Mon, 12/19/2011 - 5:09am

CHRIS FOXBy CHRIS FOX, Associate Editor, Product Design & Development (PD&D)

Where do your moral standards and ethics sit when the whole world is watching? As technology exponentially advances on a daily basis we are becoming increasingly interconnected. Whether it’s Facebook, Twitter, Foursquare, YouTube, or any of the various social applications, the world is at our fingertips, and everybody else’s, as we often seem to forget. These concepts are not new — hackers and internet pirates have been around as long as the internet has, and as security has advanced, so have they. The difference, now, is that anybody who goes online is capable of privacy invasion or technological sleuthing. ‘Trolling’ has even been coined a term regarding folks that cruise social profiles for information.

The real question here is: Where do we draw the line? Or can we? It is undeniable that the internet is simultaneously inhibiting and enhancing our lives. I am a huge advocate for transparency, but where is the line between the right to know and our depraved need to gossip, troll, or even stalk?

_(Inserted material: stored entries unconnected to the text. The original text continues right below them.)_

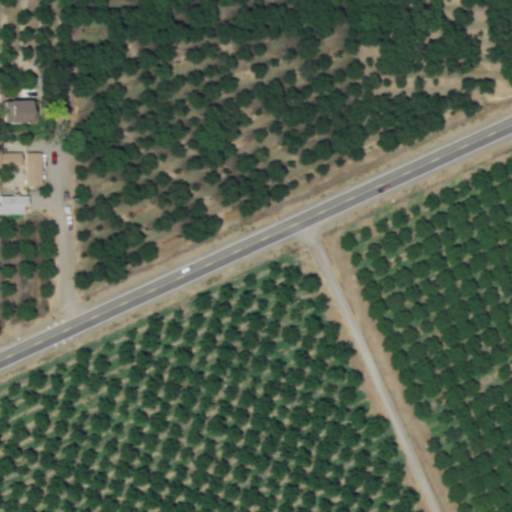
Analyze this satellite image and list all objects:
building: (11, 111)
building: (29, 169)
building: (9, 204)
road: (59, 239)
road: (256, 241)
road: (371, 365)
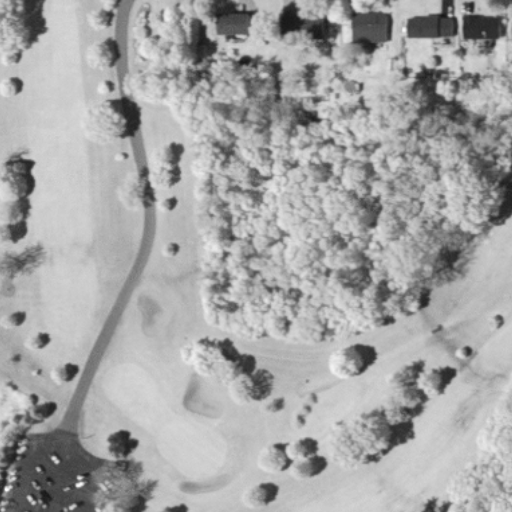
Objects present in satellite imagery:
building: (244, 27)
building: (437, 29)
building: (375, 30)
building: (488, 30)
building: (318, 31)
road: (150, 233)
park: (201, 309)
road: (32, 463)
road: (98, 472)
road: (63, 481)
parking lot: (41, 501)
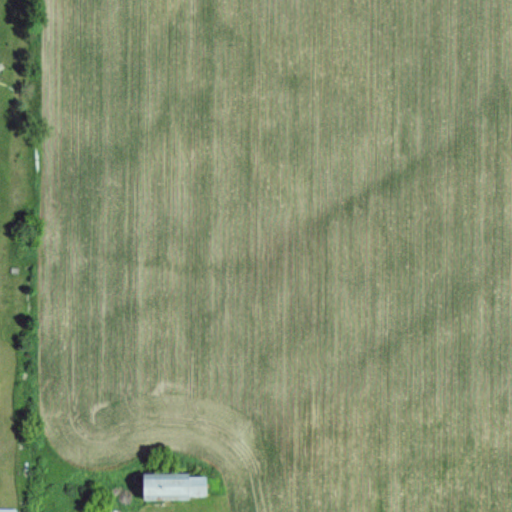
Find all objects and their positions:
building: (169, 484)
building: (172, 487)
building: (6, 509)
building: (7, 511)
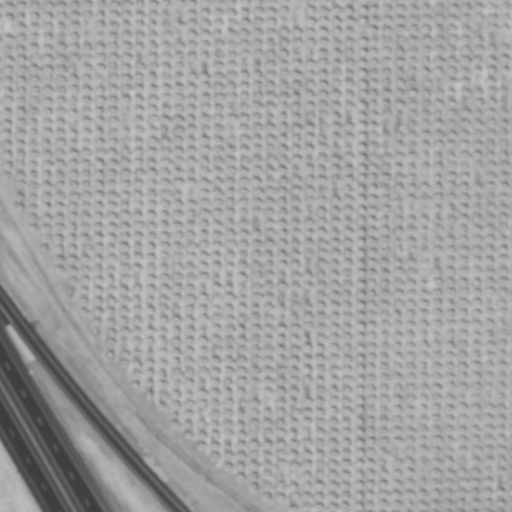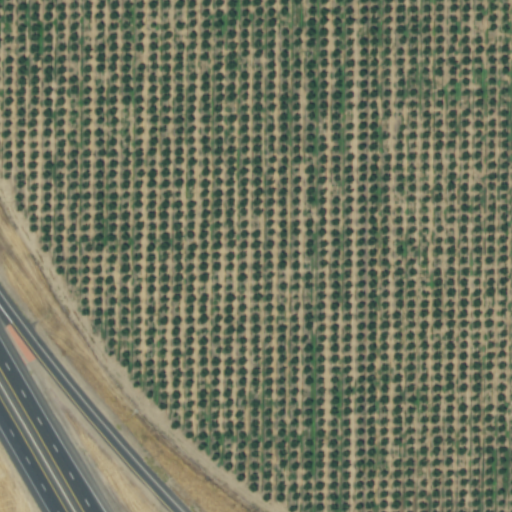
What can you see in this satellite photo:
road: (84, 409)
road: (45, 434)
road: (27, 464)
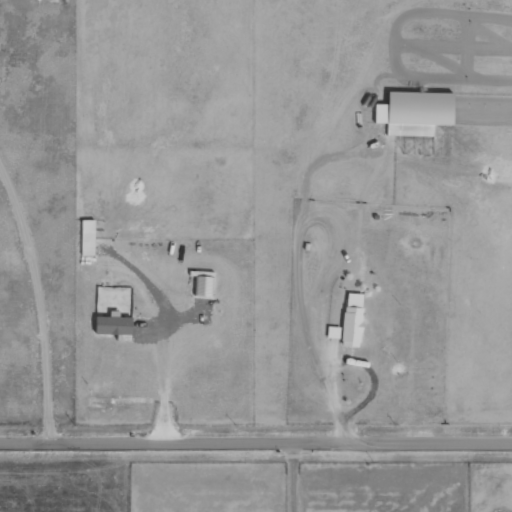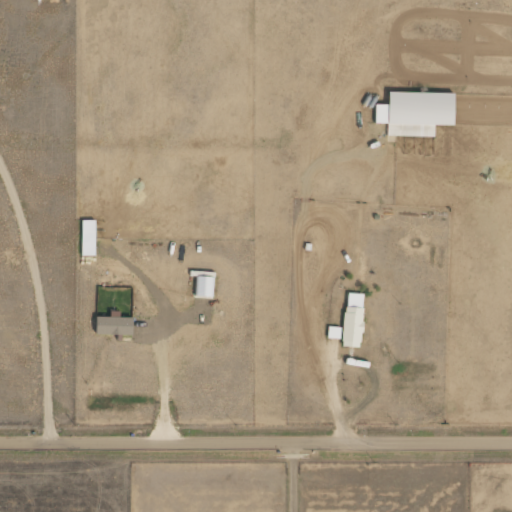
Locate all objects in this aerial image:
building: (419, 113)
building: (90, 238)
building: (206, 286)
building: (356, 320)
building: (117, 325)
road: (256, 443)
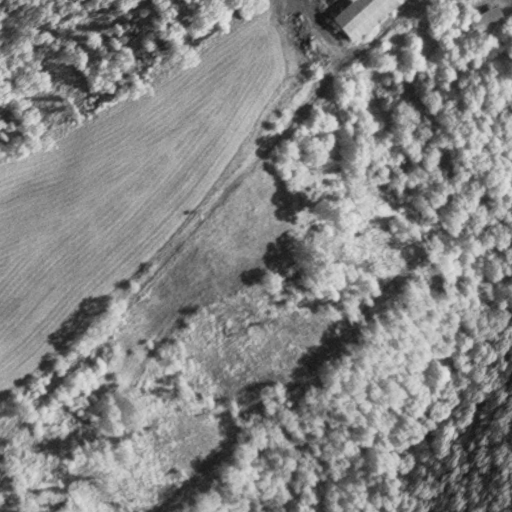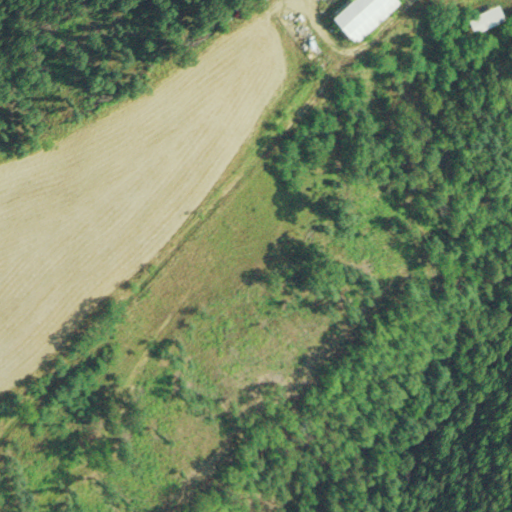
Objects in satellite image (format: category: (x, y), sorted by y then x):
building: (359, 14)
building: (484, 15)
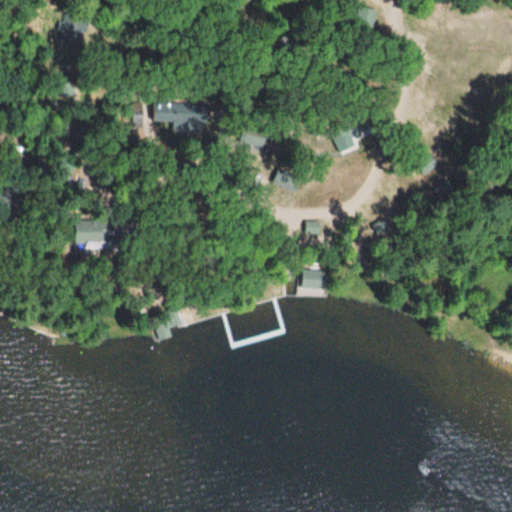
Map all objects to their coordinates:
road: (6, 12)
road: (121, 72)
building: (174, 116)
building: (94, 233)
building: (310, 279)
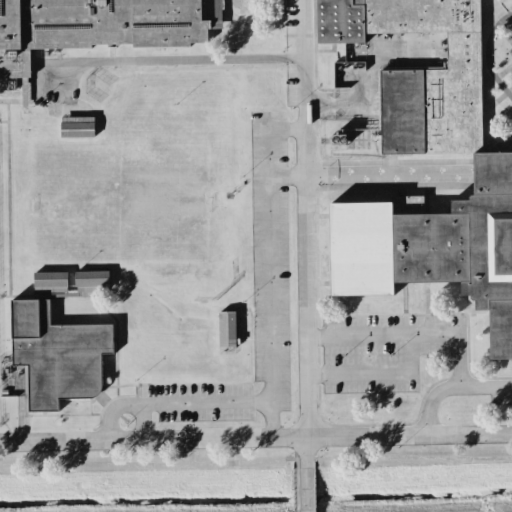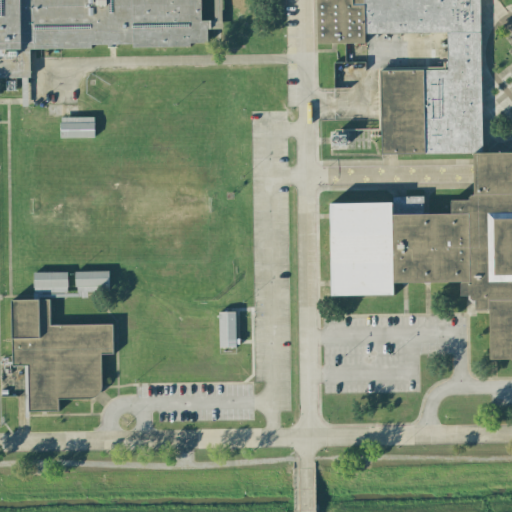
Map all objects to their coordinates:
building: (93, 26)
building: (94, 26)
road: (137, 60)
road: (352, 105)
building: (76, 127)
building: (337, 139)
building: (437, 157)
building: (434, 158)
road: (366, 175)
road: (309, 219)
road: (271, 266)
building: (90, 282)
building: (50, 283)
building: (226, 329)
road: (412, 336)
building: (56, 355)
building: (57, 355)
road: (379, 378)
road: (451, 392)
road: (162, 399)
road: (22, 410)
road: (143, 420)
road: (256, 439)
road: (306, 454)
road: (305, 491)
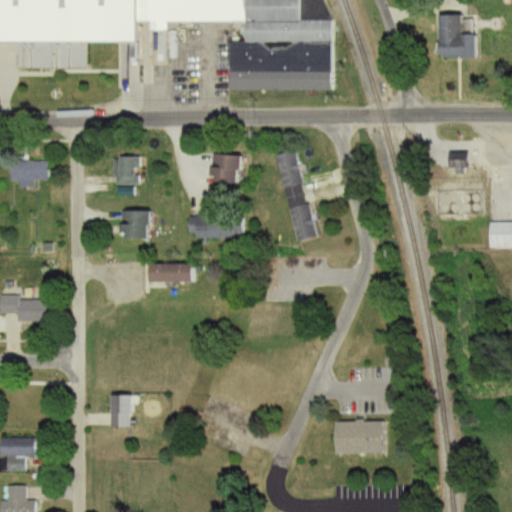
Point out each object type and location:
building: (70, 19)
building: (182, 35)
building: (448, 40)
road: (398, 57)
road: (256, 117)
building: (453, 161)
building: (236, 168)
building: (131, 171)
building: (34, 173)
building: (302, 196)
building: (145, 224)
building: (223, 226)
building: (499, 235)
railway: (415, 252)
building: (181, 273)
building: (30, 309)
road: (78, 315)
building: (277, 322)
road: (324, 363)
road: (39, 365)
building: (254, 385)
road: (349, 388)
building: (128, 412)
building: (355, 438)
building: (22, 447)
building: (21, 500)
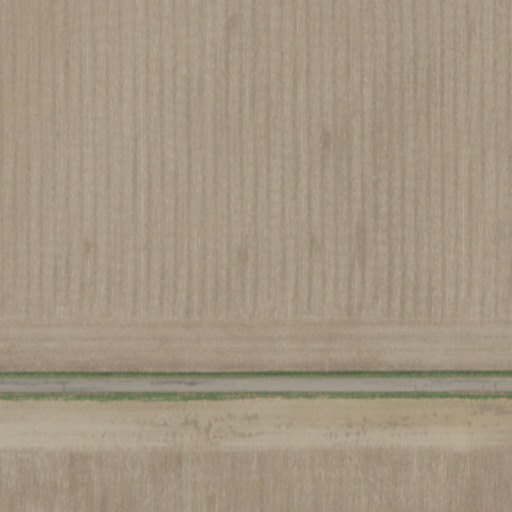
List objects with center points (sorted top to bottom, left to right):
road: (256, 395)
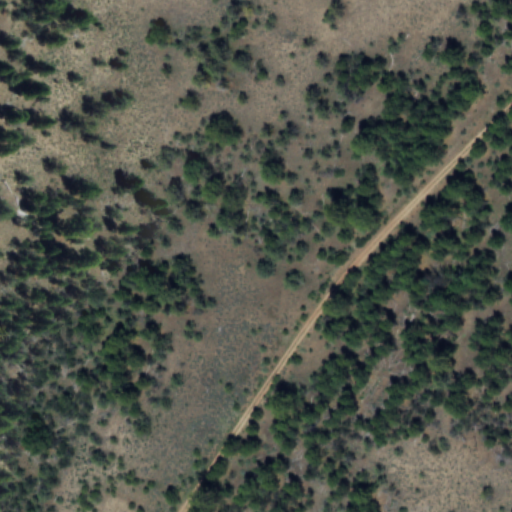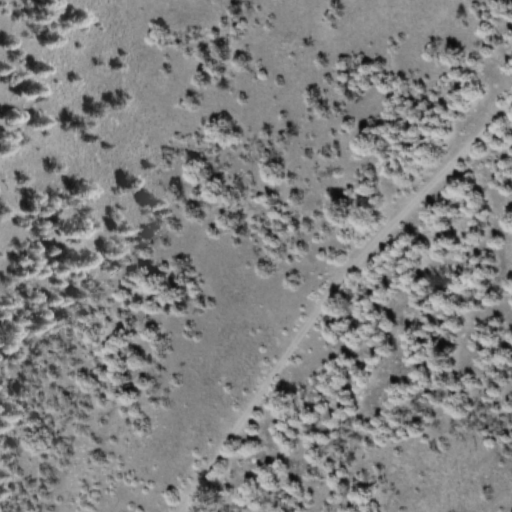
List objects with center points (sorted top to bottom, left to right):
road: (341, 301)
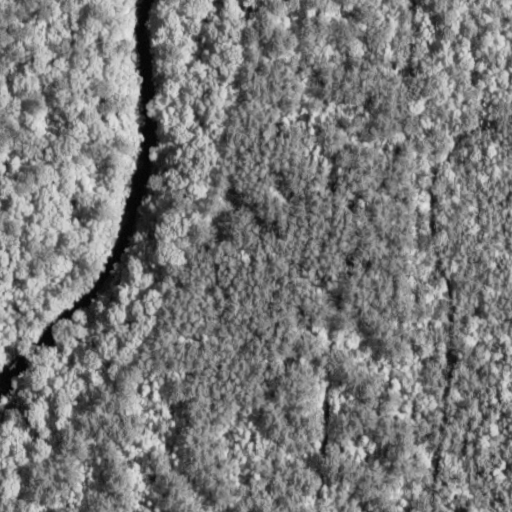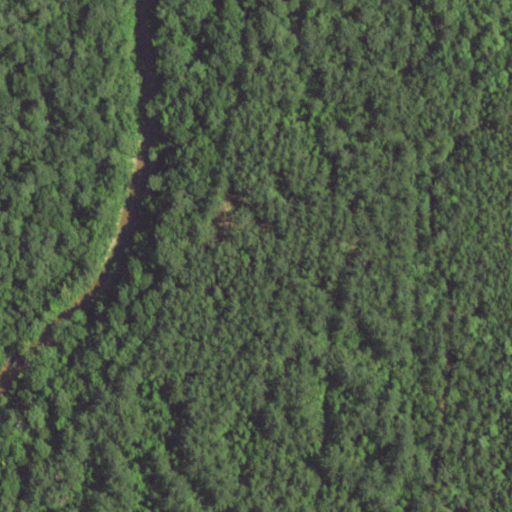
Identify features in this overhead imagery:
river: (124, 207)
road: (387, 290)
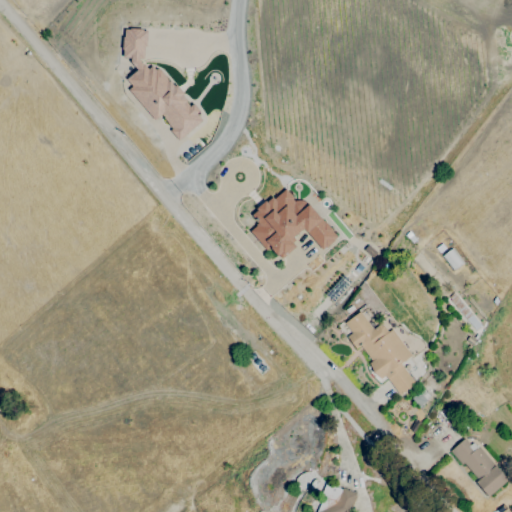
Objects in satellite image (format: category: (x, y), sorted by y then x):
building: (157, 89)
road: (235, 112)
road: (181, 219)
building: (287, 224)
road: (239, 238)
building: (380, 351)
building: (480, 466)
road: (412, 467)
building: (331, 499)
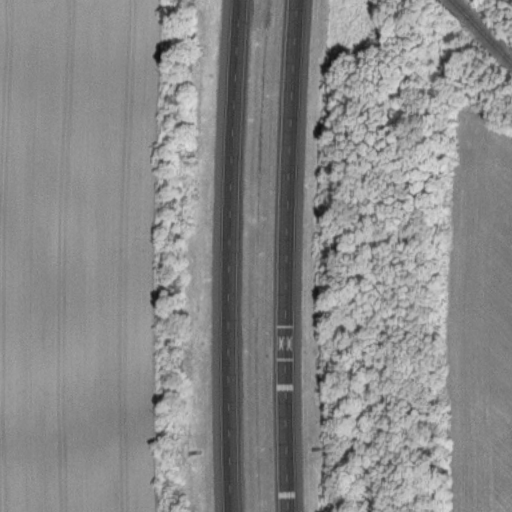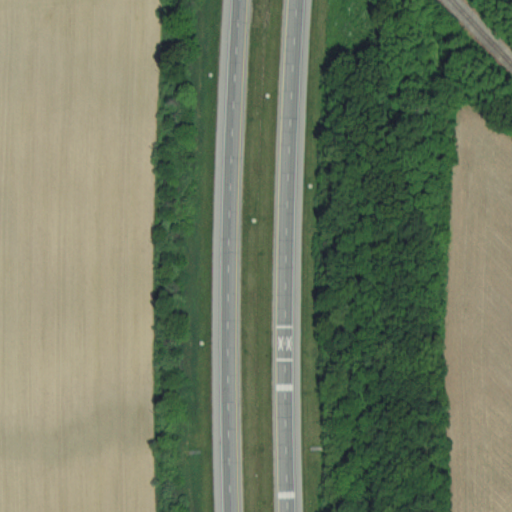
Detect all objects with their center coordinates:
railway: (481, 31)
road: (228, 255)
road: (285, 255)
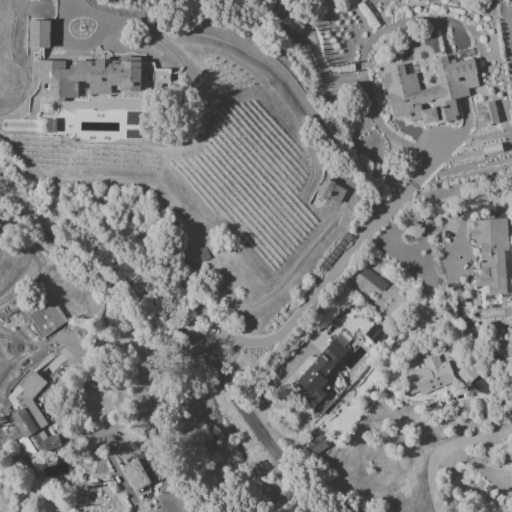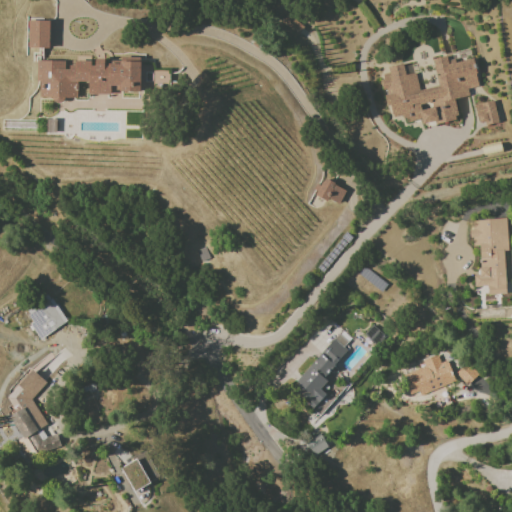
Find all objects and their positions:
building: (38, 34)
road: (234, 41)
building: (88, 77)
building: (428, 91)
building: (486, 113)
road: (413, 185)
building: (330, 192)
building: (490, 253)
road: (308, 311)
road: (464, 321)
road: (192, 334)
building: (373, 334)
building: (466, 373)
building: (428, 376)
road: (155, 400)
building: (33, 433)
building: (316, 444)
road: (454, 457)
building: (139, 472)
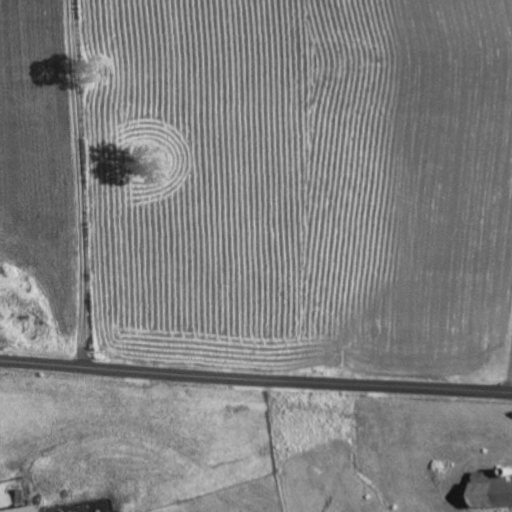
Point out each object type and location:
road: (79, 182)
road: (255, 376)
building: (496, 491)
building: (22, 510)
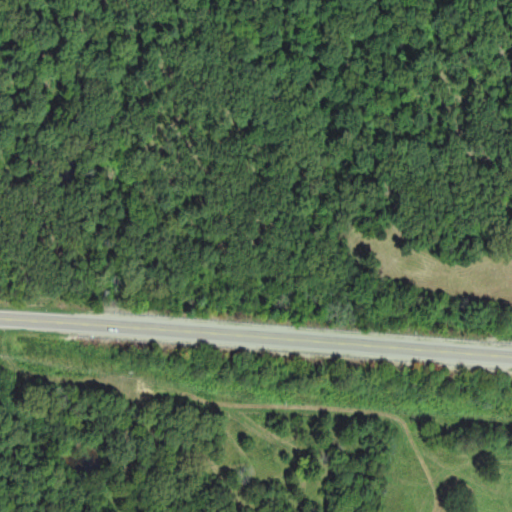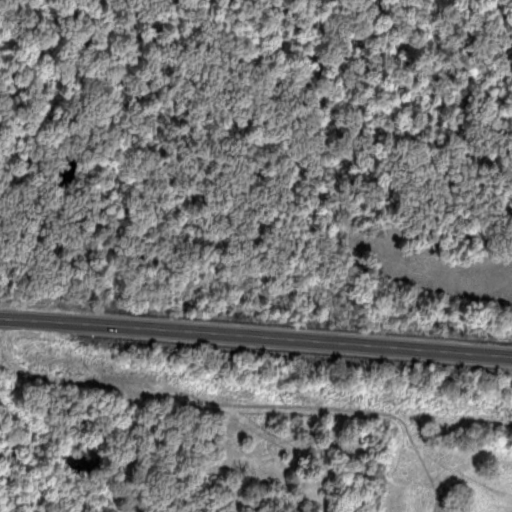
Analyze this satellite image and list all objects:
road: (256, 334)
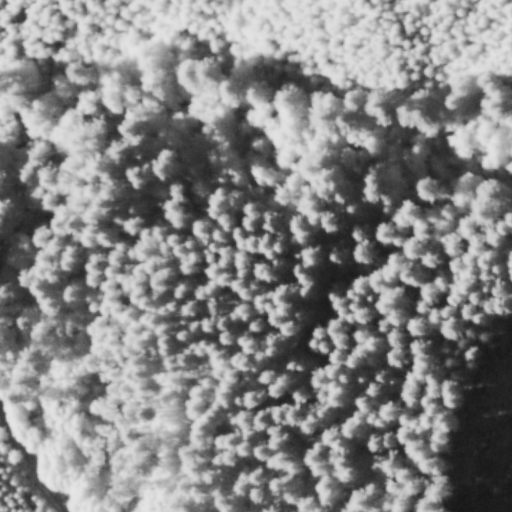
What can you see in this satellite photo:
road: (33, 456)
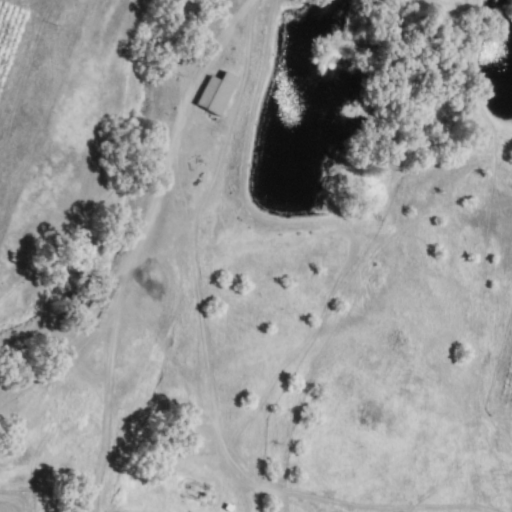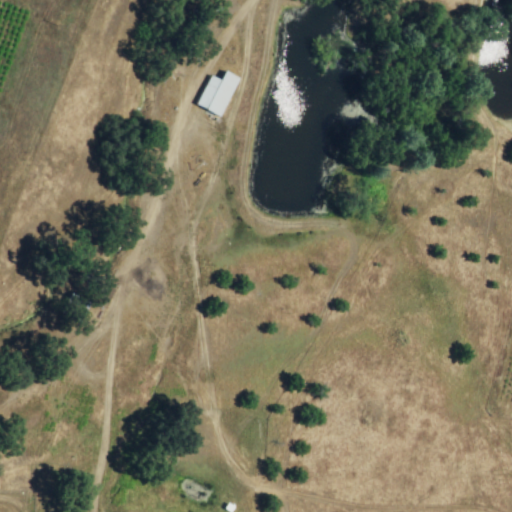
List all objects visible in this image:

This video was recently posted on YouTube: www.youtube.com/watch?v=bRNFfPZh5qI&feature=related (caution: there is some very strong language used).

This woman is now being detained in London for a “racially aggravated public order offence,” but she wasn’t arrested until after the YouTube video received over 11 million views. Now, it is obvious that this woman was out of line, rude, bigoted, and deserves some form of punishment. Or does she? Would this offense have been diluted once the passengers left the tram if not for YouTube? Would the authorities have taken action or just given her a stern reprimand? Free speech versus hate-speech. Regardless, YouTube has certainly played a part in the arrest of this woman.

Without instant social connection, this situation may have only gone over as head-shaking dinner conversation among the trains passengers. Instead, this woman is in jail over the holidays for being obnoxious and rude. Regardless of opinion surrounding her situation, it is undeniable that there is always a chance somebody is watching — now, more than ever.

So where do our moral implications direct this new technology? Where are the ethical standards to exposure, and, beyond that, what is done about certain acts or events? Rather than thrusting ourselves into the spotlight, the spotlight has been thrust upon everyone.

I don’t have an answer to these questions, but rather a hope. As a forward-thinking person, I hope that this sudden transparency that everybody faces should help to keep us honest and moral, though in this situation she was being more honest about her opinions than she’d ever like to admit. I don’t necessarily like the possibility of everything I do, say, and express being available to everybody, but exposure does keep us honest, publically and privately.

The true turn-of-the-screw will occur when businesses and corporations are exposed in similar fashions. This has already started to occur, and incidences like the above video are evidence that it will only grow.

As with everything, there are moral issues when it comes down to context — a segment of video taken without the circumstance of an entire situation. This can’t be helped and journalists have been guilty of it for years, but exposure will open more eyes to truth than falsified news tidbits can diminish.